Splenocytes were obtained by mashing spleens through 70 μm cell sieves into PBS, followed by erythrocyte lysis with ACK Buffer (155 mM NH4Cl, 10 mM KHCO3, 0.1 mM EDTA). Where indicated, DCs were enriched by cutting spleens into small pieces followed by digestion with Collagenase D (500 μg/ml) and DNase I (20 μg/ml, both Roche) for 20 min at 37°C in RPMI 1640 containing 2% FCS (low endotoxin, Biochrom); EDTA (10 mM) was added for additional 5 min and cells were filtered through a 70-μm nylon sieve (BD Falcon). Low density cells were further enriched by centrifugation over a 1.073-g/ml density gradient (NycoPrep, Axis-Shield), followed by magnetic cell sorting with CD11c microbeads (Miltenyi Biotec). For isolation of gut DCs, the small intestine was freed from fat and Peyer’s patches, opened longitudinally, and stirred in PBS, 2% BSA, 1 mM EDTA, 1 mM DTT for 8 min at 37°C. After additional stirring under the same conditions without DTT, epithelial cells in solution were discarded, intestinal tissue was minced, and stirred in 500 μg/ml Collagenase VIII (Sigma) and 20 μg/ml DNAse I (Roche) for 45 min at 37°C. Low density cells were enriched by centrifugation over a 1.073-g/ml density gradient. Skin-draining LNs (pooled inguinal and axillar LNs) and mesenteric LNs were mashed through sieves and subjected to enzymatic digestion as described for splenic tissue. Lungs were perfused with 10 ml PBS through the right ventricle of the heart and separated from LNs. Lung tissue was cut into pieces, dissociated with the gentleMACS (Miltenyi Biotec), and digested for 30 min with 20 μg/ml Liberase TM and DNase I (20 μg/ml, both Roche) at 37°C in RPMI 1640 containing 2% FCS (low endotoxin, Biochrom); EDTA (10 mM) was added for additional 5 min to stop Liberase activity. After further dissociation with the gentleMACS, lung tissue was filtered through a 70-μm nylon sieve (BD Falcon) and erythrocytes were lysed with ACK Buffer.

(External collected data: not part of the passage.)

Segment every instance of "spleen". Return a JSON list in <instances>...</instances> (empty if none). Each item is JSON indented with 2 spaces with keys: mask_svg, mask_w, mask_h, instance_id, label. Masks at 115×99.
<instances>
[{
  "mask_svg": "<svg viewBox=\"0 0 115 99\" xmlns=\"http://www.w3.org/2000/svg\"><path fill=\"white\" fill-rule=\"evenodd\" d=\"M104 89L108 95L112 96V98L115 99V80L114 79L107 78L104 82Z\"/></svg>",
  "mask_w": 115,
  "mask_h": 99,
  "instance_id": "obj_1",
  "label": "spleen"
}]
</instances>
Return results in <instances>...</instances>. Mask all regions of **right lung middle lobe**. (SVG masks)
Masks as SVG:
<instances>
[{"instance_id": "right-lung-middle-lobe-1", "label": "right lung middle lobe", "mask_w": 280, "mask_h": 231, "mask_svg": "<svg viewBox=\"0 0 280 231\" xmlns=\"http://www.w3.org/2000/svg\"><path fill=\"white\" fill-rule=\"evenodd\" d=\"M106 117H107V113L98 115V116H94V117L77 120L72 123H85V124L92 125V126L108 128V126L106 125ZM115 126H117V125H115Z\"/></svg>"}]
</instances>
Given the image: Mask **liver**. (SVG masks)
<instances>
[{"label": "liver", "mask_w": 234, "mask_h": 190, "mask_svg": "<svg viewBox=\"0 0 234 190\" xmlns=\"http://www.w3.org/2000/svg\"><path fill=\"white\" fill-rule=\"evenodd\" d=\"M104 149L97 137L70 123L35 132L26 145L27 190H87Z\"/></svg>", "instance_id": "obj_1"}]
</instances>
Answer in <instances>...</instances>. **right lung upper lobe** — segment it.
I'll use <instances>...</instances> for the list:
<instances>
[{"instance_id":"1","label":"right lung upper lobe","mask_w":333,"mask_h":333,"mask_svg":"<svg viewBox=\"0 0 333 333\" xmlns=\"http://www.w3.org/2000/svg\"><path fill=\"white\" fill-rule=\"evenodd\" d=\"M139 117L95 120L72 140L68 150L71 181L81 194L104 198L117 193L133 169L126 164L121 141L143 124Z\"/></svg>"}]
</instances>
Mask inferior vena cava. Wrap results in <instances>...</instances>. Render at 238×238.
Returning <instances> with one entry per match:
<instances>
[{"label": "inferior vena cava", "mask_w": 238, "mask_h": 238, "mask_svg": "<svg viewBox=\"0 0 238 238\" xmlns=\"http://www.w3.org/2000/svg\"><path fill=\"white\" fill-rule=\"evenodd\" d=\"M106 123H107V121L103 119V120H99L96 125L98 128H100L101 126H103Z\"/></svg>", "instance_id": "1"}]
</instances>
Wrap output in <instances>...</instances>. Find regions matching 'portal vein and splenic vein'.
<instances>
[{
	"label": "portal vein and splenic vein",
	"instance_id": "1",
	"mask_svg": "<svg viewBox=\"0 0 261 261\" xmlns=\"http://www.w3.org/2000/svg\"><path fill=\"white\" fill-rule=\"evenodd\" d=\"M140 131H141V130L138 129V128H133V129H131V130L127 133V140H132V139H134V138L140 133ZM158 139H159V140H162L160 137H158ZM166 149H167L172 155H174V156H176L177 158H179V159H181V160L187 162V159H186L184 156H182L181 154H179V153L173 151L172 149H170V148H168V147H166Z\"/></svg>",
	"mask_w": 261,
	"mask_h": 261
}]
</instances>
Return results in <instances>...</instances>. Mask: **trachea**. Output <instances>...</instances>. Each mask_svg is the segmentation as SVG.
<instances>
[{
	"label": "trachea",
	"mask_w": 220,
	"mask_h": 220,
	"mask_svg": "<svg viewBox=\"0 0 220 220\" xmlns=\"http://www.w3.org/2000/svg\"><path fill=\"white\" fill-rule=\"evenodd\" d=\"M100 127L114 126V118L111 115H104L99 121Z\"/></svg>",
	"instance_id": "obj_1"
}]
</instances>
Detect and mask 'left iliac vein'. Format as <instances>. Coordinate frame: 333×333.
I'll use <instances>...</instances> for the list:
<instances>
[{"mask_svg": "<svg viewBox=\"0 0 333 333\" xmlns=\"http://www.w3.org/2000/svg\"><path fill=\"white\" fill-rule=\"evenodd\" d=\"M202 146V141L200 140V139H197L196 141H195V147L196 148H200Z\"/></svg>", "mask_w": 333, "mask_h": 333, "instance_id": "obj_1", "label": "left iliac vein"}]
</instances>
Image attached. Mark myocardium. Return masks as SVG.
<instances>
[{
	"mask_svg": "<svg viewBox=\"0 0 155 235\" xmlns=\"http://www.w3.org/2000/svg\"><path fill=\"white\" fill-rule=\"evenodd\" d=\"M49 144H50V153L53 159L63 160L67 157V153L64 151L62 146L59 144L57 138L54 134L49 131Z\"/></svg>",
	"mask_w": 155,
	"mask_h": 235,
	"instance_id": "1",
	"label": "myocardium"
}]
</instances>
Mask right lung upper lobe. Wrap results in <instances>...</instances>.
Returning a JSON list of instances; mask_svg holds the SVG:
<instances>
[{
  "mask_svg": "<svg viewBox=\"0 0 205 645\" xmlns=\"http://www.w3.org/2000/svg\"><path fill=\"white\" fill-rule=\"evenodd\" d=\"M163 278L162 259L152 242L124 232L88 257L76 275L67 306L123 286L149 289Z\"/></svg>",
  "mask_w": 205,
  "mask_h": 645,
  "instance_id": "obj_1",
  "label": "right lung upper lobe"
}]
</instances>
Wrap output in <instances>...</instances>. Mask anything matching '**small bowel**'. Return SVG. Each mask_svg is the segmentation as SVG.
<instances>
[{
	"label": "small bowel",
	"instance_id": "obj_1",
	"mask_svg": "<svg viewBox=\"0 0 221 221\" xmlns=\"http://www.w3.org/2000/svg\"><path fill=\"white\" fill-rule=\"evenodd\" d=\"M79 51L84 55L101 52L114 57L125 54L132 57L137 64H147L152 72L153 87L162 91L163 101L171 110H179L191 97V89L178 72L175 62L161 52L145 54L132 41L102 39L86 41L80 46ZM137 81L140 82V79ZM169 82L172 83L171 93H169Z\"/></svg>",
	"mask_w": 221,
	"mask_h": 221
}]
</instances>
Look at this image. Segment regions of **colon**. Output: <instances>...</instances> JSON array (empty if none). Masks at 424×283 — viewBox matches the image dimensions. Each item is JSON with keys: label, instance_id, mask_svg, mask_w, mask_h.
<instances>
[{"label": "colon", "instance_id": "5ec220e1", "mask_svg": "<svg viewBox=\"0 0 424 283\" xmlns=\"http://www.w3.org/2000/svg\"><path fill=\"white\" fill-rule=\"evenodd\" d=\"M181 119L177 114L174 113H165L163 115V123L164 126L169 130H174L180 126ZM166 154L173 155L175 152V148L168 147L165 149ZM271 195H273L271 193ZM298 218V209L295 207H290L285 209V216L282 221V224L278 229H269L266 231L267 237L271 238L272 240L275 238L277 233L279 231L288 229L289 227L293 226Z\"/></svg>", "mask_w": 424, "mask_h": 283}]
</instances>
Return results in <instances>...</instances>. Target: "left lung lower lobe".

Flow Cytometry and Cell Sorting
Antibodies were titrated for optimal signal-to-noise ratio. To block unspecific binding to Fc-receptors, cells were pre-incubated with 100 μg/ml 2.4G2 mAb for flow cytometry and in addition with 50 μg/ml purified rat Ig (Nordic) for flow sorting. Standard staining with mAb was in PBS, 0.25% BSA, 0.1% NaN3 for 20 min on ice, staining for Clec9A was in the same buffer for 20 min at 37°C. For exclusion of dead cells 4′,6-diamidino-2-phenylindole (DAPI) was added 5 min before measurement. Data were acquired on a LSR II flow cytometer (BD Biosciences), and analyzed using FlowJo (Tree Star, Inc.). Doublets and autofluorescent cells were excluded from the analysis. For lung stainings, CD45 was used to define lymphocytes. In all organs, DCs were defined as CD11c+MHC II+Lin− cells. The lineage cocktail contained mAbs directed to CD3 and B220, a mAb to Ly6G/C was added for analyses of splenocytes. DCs isolated from LN were considered as migratory or resident based on their levels of MHC II expression. For flow sorting of splenic DCs, CD11c+MHC class II+Lin− cells were stained with the respective antibodies and sorted based on their expression of CD8 and XCR1 on a FACSAriaII (BD Biosciences). For cell uptake experiments, 300-19-ΔOVA cells (Dorner et al., 2009) were labeled with CFSE (10 μM, 12 min, 37°C), washed, and injected i.v. (10 × 106 cells in 200 μl PBS).
For standard histological analysis, cryostat sections (12 μm) of spleens from C57BL/6 WT and B6.XCR1-lacZ (homozygous and heterozygous) mice were fixed in acetone for 10 min at RT. Endogenous peroxidase was inhibited with a blocking solution (PBS, 1 mM NaN3, 10 mM glucose, 1 U/mL glucose oxidase) for 1 h at 37°C. Unspecific binding sites were saturated with Casein Solution (Vector Laboratories) supplemented with mAb 2.4G2 (100 μg/ml) and rat IgG (50 μg/mL) for 1 h at RT. Sections were stained with DIG-coupled mAb MARX10 or FITC-conjugated mAb KT3 or RA3-6B2, washed, and incubated with anti-DIG Fab coupled to alkaline phosphatase or anti-fluorescein Fab coupled to horseradish peroxidase (both Roche). The stainings were developed using the Blue Alkaline Phosphatase Substrate Kit and the ImmPACT DAB Peroxidase Substrate (both Vector Laboratories) sequentially. For confocal microscopy, sections were stained with fluorophore-coupled antibodies and biotinylated mAb MARX10, the XCR1-staining was amplified with peroxidase-conjugated streptavidin (Jackson ImmunoResearch), followed by fluorescence-labeled tyramide (TSA-Kit, Molecular Probes). Nuclei were counterstained with DAPI (100 ng/ml) and the sections analyzed on a LSM 780 with ZEN2010 imaging software (Carl Zeiss).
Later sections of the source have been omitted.